REQUIRED ACTION 1: According to the biography of Robert Newlen, what honor was he awarded in 2026?
REQUIRED ACTION 2: Write a continuation of the biography of Robert Newlen, picking up after its final sentence.

TEXT SEGMENT:
====
- Newlen in 2026

Acting Librarian of Congress
- Disputed
- Assumed office May 8, 2025 Disputed with Todd Blanche
- President: Donald Trump
- Preceded by: Carla Hayden

Personal details
- Born: Robert Randolph Newlen Washington, D.C., U.S.
- Education: Bridgewater College (BA); American University (MA); Catholic University (MLS);
- Occupation: Librarian

= Robert Newlen =

American librarian and acting Librarian of Congress since 2025

Robert Randolph Newlen is an American librarian who, as principal deputy librarian of the United States Library of Congress, became the acting librarian of Congress following the dismissal of Carla Hayden in May 2025 by the Trump administration. In 2026 he was awarded American Library Association Honorary Membership, the Association's highest honor.
====
DATA FOR ANALYSIS:
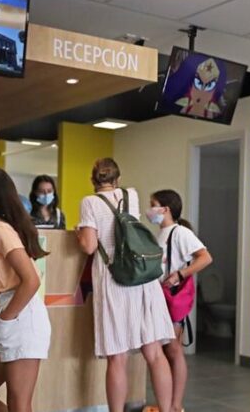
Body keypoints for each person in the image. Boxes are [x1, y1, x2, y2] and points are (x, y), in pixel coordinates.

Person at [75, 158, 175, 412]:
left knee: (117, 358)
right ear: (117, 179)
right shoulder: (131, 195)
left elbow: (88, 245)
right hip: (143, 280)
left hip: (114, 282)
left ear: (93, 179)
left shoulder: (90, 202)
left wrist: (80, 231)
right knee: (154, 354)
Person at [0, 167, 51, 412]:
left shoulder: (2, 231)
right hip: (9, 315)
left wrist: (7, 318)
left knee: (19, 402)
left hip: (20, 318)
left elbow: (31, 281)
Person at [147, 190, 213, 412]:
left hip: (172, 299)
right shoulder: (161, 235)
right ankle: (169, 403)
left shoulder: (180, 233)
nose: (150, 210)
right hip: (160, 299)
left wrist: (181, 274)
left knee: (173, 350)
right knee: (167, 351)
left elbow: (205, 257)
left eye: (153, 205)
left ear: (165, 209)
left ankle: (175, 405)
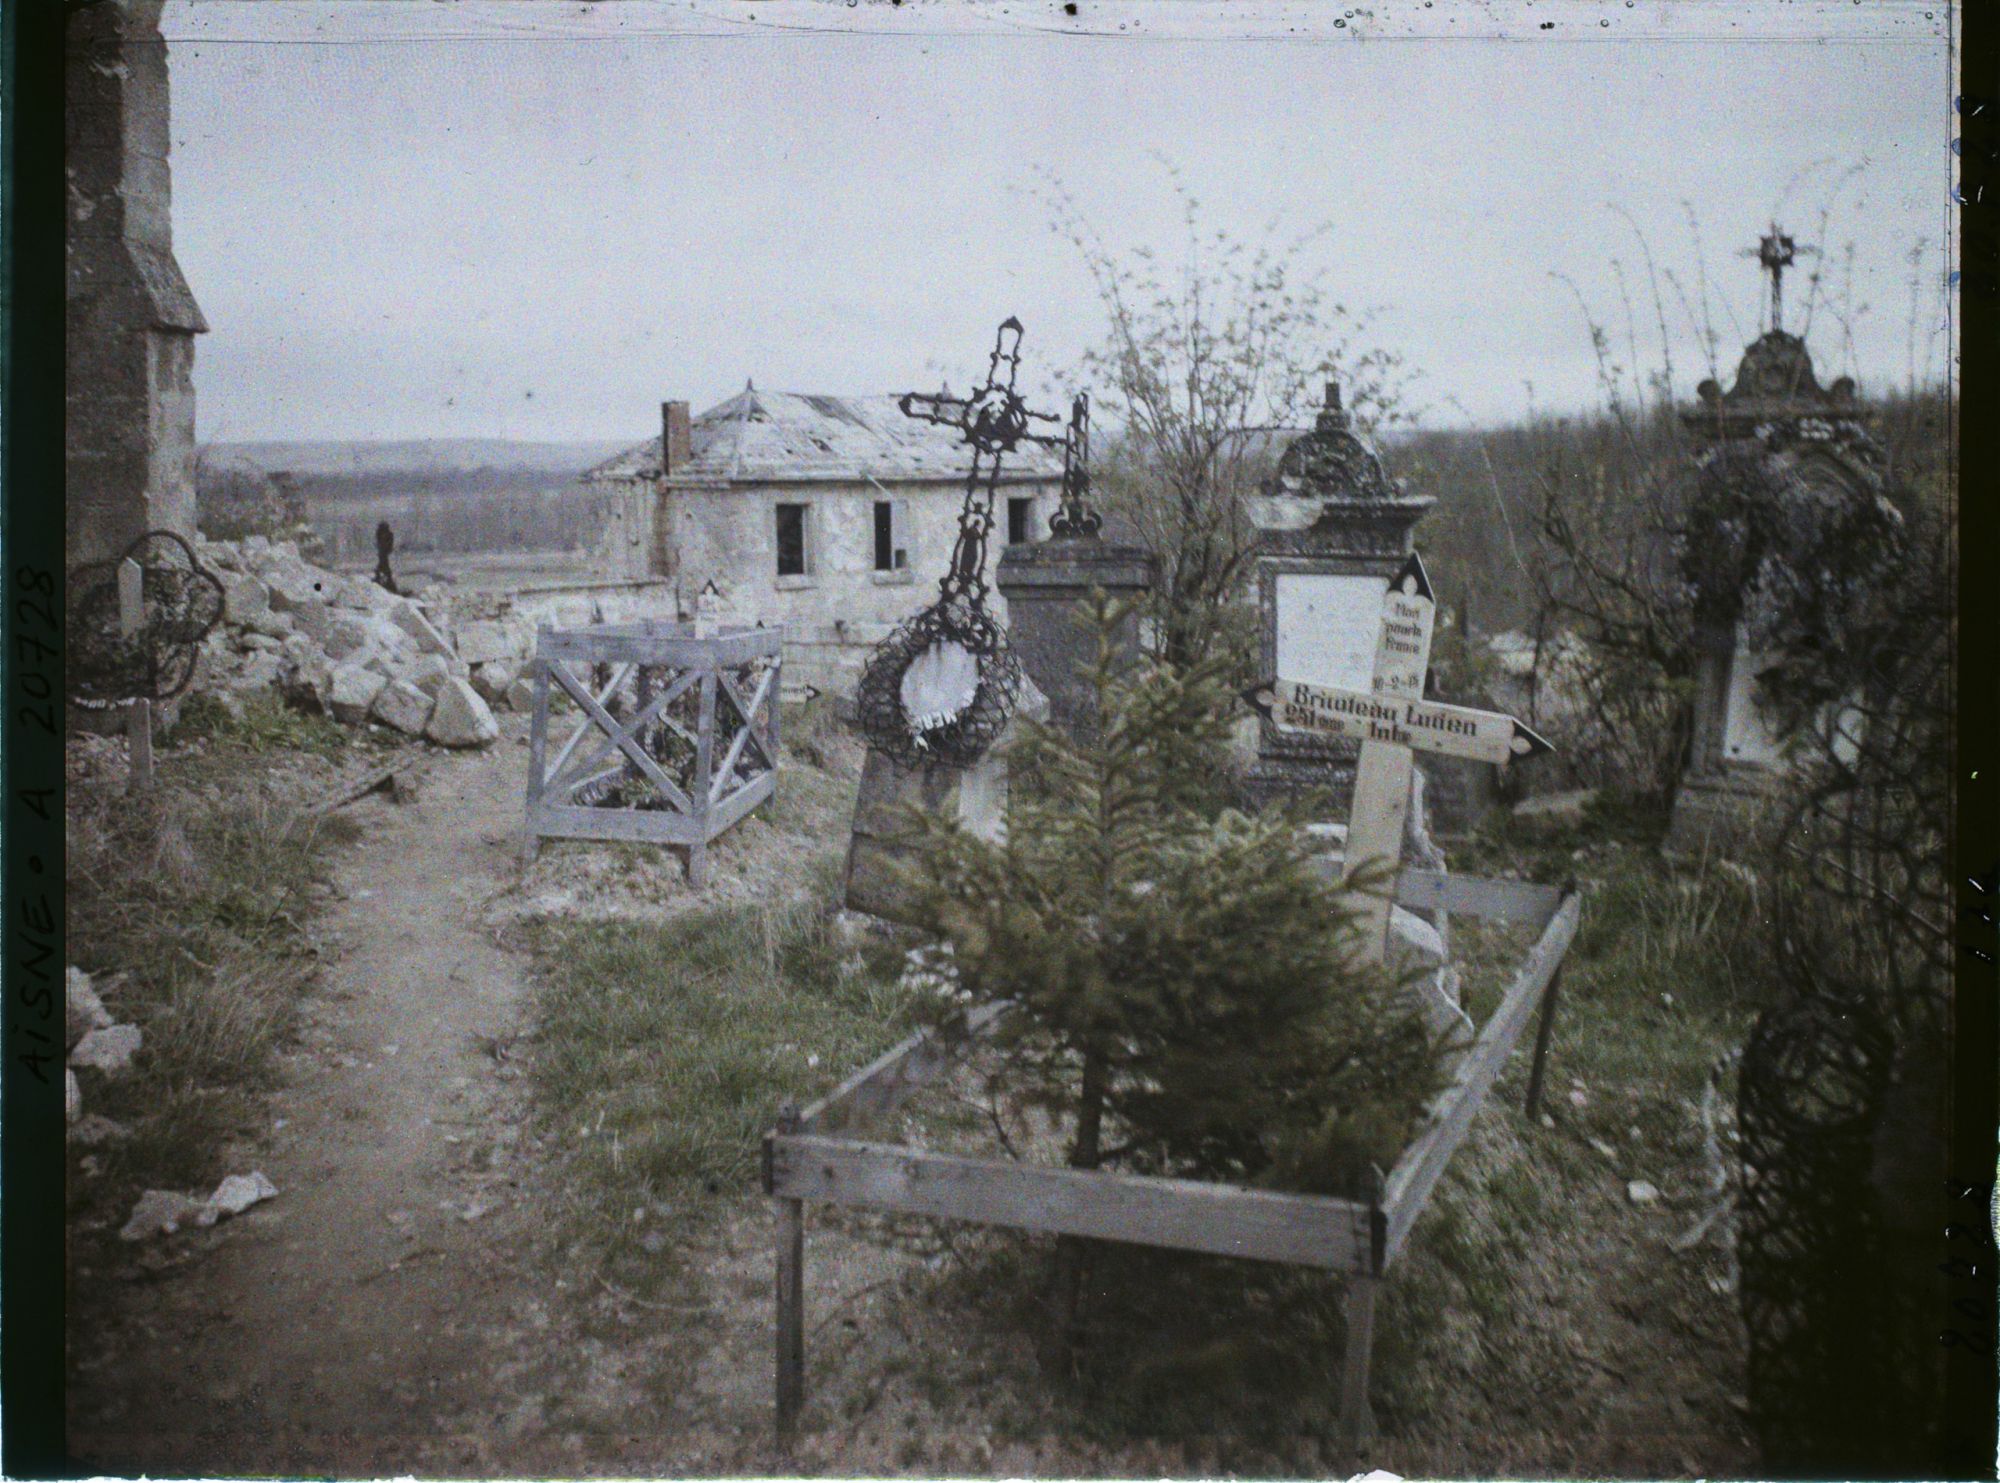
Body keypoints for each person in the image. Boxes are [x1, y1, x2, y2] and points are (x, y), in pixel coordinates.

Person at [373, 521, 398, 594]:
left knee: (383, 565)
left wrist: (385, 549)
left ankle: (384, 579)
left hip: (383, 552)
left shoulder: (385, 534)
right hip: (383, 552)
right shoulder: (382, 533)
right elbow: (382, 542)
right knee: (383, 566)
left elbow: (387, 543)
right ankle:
====
YOUR RESPONSE 1: He was awarded American Library Association Honorary Membership, the Association's highest honor.

YOUR RESPONSE 2:
== Early life and education ==
Robert Randolph Newlen was born at the now-demolished Sibley Hospital in Washington, D.C. and is a third-generation D.C. native. He is a graduate of Bridgewater College, from which he received a bachelor of arts in political science and French in 1975. In 1979, he received a master of arts in art history from American University, focusing on nineteenth-century and twentieth-century paintings. Newlen also holds a Master of Library Science from the Catholic University of America.

== Career ==
A few months after graduating from Bridgewater College, Newlen began working at the Library of Congress in November 1975, specifically for the Congressional Research Service (CRS). He was employed as a clerk and typist, delivering letters across the Thomas Jefferson Building.

During his time at the Library of Congress, Newlen has served in various leadership positions. These have included supervisory team leader of the Senate Reference Center; head of the CRS Legislative Relations Office; and head of the Inquiry Unit. He also served as assistant law librarian for Collections, Outreach & Services; a fundraiser for and coordinator of the “Magna Carta: Muse and Mentor” exhibit; Library of Congress chief of staff; and deputy Librarian of Congress. In 2017, Newlen retired as deputy Librarian of Congress.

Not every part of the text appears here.